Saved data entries
########################################
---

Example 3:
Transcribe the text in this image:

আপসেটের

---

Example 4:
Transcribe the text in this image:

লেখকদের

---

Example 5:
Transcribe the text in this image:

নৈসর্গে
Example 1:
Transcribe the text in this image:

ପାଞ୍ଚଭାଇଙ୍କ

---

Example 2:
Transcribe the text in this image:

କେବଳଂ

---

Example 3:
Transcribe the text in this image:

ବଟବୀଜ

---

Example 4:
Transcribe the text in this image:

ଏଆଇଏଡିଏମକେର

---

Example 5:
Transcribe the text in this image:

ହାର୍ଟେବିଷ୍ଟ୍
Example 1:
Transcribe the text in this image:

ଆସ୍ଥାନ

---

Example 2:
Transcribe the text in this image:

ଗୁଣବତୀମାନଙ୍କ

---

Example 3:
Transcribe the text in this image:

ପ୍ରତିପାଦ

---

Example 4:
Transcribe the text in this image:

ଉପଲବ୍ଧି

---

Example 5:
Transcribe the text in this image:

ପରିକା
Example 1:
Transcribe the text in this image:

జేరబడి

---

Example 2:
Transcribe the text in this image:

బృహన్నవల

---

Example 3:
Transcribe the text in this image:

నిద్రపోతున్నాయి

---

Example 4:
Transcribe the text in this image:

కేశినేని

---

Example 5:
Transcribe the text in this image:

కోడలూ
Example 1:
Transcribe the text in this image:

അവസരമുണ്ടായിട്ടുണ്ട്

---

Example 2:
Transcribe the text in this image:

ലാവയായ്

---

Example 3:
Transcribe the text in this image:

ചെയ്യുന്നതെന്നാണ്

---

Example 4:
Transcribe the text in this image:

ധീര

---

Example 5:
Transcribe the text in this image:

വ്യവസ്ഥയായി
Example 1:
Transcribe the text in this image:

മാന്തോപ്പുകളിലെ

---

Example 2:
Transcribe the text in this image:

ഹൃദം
########################################
Problem statement
Produce a word-for-word copy of all the entries above.

Solution
---

Example 3:
Transcribe the text in this image:

আপসেটের

---

Example 4:
Transcribe the text in this image:

লেখকদের

---

Example 5:
Transcribe the text in this image:

নৈসর্গে
Example 1:
Transcribe the text in this image:

ପାଞ୍ଚଭାଇଙ୍କ

---

Example 2:
Transcribe the text in this image:

କେବଳଂ

---

Example 3:
Transcribe the text in this image:

ବଟବୀଜ

---

Example 4:
Transcribe the text in this image:

ଏଆଇଏଡିଏମକେର

---

Example 5:
Transcribe the text in this image:

ହାର୍ଟେବିଷ୍ଟ୍
Example 1:
Transcribe the text in this image:

ଆସ୍ଥାନ

---

Example 2:
Transcribe the text in this image:

ଗୁଣବତୀମାନଙ୍କ

---

Example 3:
Transcribe the text in this image:

ପ୍ରତିପାଦ

---

Example 4:
Transcribe the text in this image:

ଉପଲବ୍ଧି

---

Example 5:
Transcribe the text in this image:

ପରିକା
Example 1:
Transcribe the text in this image:

జేరబడి

---

Example 2:
Transcribe the text in this image:

బృహన్నవల

---

Example 3:
Transcribe the text in this image:

నిద్రపోతున్నాయి

---

Example 4:
Transcribe the text in this image:

కేశినేని

---

Example 5:
Transcribe the text in this image:

కోడలూ
Example 1:
Transcribe the text in this image:

അവസരമുണ്ടായിട്ടുണ്ട്

---

Example 2:
Transcribe the text in this image:

ലാവയായ്

---

Example 3:
Transcribe the text in this image:

ചെയ്യുന്നതെന്നാണ്

---

Example 4:
Transcribe the text in this image:

ധീര

---

Example 5:
Transcribe the text in this image:

വ്യവസ്ഥയായി
Example 1:
Transcribe the text in this image:

മാന്തോപ്പുകളിലെ

---

Example 2:
Transcribe the text in this image:

ഹൃദം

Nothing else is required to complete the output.